Prompt:
Go to the line in the entries below that holds "X114300Y233680D01*" and repeat exactly from there through the line that holds "X803300Y368300D03*", inclusive.

Items listed in a dataset:
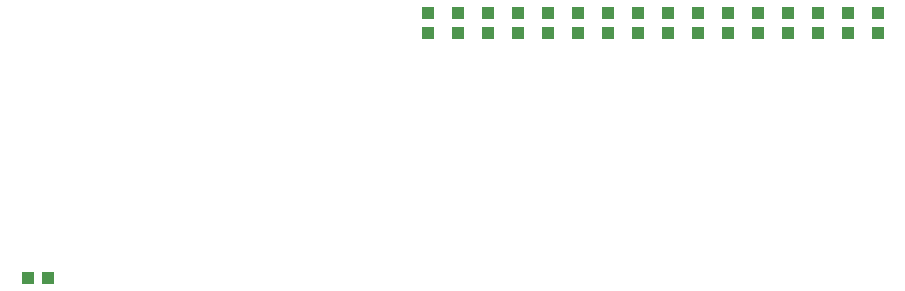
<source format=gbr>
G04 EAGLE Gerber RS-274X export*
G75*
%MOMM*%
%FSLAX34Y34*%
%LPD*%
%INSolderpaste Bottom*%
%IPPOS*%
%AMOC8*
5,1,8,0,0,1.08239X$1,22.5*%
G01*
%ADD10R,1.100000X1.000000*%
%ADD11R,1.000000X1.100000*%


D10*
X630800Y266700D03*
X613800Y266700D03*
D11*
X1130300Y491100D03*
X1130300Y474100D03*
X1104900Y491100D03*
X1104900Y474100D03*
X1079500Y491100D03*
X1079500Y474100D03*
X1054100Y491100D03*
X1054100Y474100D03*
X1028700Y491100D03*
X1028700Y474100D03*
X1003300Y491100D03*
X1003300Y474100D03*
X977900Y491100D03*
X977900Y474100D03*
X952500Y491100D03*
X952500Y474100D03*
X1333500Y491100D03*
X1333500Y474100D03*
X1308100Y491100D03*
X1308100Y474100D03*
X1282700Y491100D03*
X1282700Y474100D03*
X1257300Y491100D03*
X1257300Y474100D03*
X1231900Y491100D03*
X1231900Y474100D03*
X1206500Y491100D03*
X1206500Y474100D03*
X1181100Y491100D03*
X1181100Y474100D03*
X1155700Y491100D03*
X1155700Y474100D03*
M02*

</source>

---

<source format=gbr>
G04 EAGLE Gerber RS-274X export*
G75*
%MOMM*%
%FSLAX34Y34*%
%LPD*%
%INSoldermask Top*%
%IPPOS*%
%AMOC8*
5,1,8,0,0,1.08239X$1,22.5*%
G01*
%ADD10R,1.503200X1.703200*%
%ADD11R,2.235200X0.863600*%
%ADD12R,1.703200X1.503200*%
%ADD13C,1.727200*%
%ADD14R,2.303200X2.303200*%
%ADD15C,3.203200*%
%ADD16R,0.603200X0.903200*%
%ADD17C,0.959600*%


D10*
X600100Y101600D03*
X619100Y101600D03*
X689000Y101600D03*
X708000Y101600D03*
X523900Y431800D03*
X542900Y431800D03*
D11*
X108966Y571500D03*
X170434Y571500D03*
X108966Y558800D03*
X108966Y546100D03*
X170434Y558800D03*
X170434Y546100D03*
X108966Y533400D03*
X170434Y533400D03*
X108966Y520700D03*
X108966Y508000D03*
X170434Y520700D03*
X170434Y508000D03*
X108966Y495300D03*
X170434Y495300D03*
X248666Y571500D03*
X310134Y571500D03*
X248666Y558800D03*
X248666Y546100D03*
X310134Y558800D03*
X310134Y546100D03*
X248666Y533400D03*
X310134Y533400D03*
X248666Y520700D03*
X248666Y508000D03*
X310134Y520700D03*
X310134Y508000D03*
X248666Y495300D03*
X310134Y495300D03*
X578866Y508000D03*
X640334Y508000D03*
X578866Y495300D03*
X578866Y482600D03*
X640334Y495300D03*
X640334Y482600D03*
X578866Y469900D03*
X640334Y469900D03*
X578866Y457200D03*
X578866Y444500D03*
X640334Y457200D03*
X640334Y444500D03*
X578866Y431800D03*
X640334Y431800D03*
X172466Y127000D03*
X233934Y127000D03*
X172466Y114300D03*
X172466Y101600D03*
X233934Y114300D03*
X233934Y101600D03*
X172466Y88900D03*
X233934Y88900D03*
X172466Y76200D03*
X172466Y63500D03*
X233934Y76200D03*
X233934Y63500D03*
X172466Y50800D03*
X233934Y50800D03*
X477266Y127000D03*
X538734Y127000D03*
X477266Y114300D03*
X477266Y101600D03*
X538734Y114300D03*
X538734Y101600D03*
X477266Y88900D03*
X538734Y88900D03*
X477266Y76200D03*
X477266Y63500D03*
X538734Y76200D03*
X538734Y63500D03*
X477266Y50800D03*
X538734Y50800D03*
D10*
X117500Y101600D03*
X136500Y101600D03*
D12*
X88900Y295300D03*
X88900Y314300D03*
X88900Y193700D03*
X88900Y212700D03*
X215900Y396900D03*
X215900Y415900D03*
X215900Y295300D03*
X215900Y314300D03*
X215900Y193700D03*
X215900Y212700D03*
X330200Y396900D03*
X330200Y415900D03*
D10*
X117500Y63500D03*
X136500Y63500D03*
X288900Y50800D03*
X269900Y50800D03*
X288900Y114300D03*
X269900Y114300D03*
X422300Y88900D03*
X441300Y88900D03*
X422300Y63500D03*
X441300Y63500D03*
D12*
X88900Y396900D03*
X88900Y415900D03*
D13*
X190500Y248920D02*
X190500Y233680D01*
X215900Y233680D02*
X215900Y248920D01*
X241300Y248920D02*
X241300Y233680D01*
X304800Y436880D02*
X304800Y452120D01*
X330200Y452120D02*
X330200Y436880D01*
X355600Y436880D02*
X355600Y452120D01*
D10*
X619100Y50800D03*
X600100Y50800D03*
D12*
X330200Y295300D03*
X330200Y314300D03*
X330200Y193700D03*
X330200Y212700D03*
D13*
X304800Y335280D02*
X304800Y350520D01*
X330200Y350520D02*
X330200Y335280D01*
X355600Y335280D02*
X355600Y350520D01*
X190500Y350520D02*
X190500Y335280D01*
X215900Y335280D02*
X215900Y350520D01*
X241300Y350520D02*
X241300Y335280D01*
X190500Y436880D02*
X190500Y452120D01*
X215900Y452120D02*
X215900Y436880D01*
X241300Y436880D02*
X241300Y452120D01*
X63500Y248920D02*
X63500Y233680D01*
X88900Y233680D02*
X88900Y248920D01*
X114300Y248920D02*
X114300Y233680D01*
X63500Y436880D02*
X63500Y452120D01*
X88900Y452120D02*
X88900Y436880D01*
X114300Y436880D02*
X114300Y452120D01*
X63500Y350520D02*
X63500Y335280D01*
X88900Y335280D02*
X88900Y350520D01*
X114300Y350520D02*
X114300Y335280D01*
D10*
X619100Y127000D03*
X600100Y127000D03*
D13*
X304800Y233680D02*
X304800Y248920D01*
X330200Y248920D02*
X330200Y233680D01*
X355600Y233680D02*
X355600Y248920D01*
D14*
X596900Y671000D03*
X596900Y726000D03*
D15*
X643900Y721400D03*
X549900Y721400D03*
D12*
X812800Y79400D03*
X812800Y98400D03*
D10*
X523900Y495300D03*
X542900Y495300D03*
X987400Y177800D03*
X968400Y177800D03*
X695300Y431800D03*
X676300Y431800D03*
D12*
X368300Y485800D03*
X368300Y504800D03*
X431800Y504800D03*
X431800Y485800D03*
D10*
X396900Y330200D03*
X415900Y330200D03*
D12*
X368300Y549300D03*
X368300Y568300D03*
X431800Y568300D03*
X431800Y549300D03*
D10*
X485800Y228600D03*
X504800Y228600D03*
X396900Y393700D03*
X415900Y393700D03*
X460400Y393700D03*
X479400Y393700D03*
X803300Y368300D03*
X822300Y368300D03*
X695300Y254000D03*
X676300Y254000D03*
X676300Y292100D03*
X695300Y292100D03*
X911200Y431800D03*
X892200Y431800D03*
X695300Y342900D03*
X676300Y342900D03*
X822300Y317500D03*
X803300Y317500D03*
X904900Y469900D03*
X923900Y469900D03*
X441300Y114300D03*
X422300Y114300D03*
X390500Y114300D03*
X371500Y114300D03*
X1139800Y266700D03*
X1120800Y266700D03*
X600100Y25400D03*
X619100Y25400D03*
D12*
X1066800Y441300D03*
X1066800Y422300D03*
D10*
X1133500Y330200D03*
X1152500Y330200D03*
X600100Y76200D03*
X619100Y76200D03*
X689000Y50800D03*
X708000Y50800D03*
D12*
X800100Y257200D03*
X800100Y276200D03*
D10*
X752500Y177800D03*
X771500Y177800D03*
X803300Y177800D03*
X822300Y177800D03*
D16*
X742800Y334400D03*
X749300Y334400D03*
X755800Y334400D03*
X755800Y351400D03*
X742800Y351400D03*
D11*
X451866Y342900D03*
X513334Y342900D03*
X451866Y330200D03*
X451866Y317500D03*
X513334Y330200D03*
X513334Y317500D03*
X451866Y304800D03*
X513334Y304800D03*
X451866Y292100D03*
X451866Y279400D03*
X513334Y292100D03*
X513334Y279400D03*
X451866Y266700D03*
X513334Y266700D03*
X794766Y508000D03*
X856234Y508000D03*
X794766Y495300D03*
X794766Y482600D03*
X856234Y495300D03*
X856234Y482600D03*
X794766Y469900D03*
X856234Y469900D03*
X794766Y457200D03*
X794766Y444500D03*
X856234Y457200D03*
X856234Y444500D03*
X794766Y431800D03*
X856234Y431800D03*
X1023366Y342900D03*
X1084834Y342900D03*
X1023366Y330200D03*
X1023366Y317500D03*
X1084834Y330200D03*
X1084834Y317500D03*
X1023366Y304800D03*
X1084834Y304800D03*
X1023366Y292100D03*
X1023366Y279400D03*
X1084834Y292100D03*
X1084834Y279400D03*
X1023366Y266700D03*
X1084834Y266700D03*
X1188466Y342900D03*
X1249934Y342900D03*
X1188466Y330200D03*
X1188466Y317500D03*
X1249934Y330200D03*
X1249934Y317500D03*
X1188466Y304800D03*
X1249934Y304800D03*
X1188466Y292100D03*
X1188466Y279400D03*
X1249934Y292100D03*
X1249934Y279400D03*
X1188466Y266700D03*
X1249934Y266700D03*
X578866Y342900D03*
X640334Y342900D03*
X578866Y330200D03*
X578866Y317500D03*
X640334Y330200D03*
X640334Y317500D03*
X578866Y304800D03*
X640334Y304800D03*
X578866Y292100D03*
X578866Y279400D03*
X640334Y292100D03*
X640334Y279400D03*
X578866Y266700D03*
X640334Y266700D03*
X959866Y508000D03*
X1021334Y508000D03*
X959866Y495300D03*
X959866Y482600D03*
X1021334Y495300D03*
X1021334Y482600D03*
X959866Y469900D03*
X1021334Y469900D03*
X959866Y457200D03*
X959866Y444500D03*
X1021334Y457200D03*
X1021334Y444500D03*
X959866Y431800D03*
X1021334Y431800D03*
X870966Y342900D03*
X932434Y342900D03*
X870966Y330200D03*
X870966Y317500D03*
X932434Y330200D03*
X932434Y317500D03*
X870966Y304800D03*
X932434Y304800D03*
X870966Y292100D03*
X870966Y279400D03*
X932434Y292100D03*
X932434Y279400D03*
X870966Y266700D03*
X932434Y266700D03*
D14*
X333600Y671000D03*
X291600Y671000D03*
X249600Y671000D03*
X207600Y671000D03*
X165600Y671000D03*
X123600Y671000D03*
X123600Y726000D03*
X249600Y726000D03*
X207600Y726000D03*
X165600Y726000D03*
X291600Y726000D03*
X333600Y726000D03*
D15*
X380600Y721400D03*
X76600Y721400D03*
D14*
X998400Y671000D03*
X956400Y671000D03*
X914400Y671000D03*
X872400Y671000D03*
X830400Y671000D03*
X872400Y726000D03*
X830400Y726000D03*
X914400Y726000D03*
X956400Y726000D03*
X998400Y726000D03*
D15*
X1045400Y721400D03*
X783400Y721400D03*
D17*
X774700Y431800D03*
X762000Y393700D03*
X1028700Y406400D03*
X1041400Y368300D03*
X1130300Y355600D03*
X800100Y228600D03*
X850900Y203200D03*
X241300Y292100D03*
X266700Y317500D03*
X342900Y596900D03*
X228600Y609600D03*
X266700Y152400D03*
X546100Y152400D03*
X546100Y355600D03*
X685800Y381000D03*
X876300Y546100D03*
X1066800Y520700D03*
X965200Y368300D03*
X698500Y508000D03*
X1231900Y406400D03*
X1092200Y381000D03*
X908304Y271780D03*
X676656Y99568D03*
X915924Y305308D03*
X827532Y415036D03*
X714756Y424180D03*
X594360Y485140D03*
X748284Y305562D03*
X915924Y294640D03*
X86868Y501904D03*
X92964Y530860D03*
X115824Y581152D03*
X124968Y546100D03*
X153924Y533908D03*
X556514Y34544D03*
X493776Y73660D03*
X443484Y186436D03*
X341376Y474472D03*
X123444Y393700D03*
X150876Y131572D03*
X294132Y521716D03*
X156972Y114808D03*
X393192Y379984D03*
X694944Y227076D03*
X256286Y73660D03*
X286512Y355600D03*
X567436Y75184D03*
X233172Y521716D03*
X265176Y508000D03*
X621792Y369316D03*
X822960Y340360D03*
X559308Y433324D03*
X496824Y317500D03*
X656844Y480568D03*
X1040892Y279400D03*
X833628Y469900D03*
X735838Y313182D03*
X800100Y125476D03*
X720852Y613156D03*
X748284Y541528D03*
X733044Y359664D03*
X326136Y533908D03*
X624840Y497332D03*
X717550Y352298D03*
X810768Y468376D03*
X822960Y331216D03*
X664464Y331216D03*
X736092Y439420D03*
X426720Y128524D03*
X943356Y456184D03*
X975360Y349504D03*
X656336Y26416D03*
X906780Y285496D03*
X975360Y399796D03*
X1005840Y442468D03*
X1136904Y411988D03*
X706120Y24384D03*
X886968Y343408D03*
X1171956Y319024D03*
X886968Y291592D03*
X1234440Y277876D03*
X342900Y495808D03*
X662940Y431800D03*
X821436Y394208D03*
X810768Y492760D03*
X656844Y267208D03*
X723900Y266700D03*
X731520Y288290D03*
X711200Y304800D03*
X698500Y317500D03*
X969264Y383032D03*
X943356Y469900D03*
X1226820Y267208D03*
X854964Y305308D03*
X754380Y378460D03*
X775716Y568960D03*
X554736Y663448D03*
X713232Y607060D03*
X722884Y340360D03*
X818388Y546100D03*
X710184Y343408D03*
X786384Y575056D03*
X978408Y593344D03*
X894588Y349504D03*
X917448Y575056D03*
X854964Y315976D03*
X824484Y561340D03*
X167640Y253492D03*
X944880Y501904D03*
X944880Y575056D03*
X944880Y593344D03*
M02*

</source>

Problem solution:
X114300Y233680D01*
X63500Y436880D02*
X63500Y452120D01*
X88900Y452120D02*
X88900Y436880D01*
X114300Y436880D02*
X114300Y452120D01*
X63500Y350520D02*
X63500Y335280D01*
X88900Y335280D02*
X88900Y350520D01*
X114300Y350520D02*
X114300Y335280D01*
D10*
X619100Y127000D03*
X600100Y127000D03*
D13*
X304800Y233680D02*
X304800Y248920D01*
X330200Y248920D02*
X330200Y233680D01*
X355600Y233680D02*
X355600Y248920D01*
D14*
X596900Y671000D03*
X596900Y726000D03*
D15*
X643900Y721400D03*
X549900Y721400D03*
D12*
X812800Y79400D03*
X812800Y98400D03*
D10*
X523900Y495300D03*
X542900Y495300D03*
X987400Y177800D03*
X968400Y177800D03*
X695300Y431800D03*
X676300Y431800D03*
D12*
X368300Y485800D03*
X368300Y504800D03*
X431800Y504800D03*
X431800Y485800D03*
D10*
X396900Y330200D03*
X415900Y330200D03*
D12*
X368300Y549300D03*
X368300Y568300D03*
X431800Y568300D03*
X431800Y549300D03*
D10*
X485800Y228600D03*
X504800Y228600D03*
X396900Y393700D03*
X415900Y393700D03*
X460400Y393700D03*
X479400Y393700D03*
X803300Y368300D03*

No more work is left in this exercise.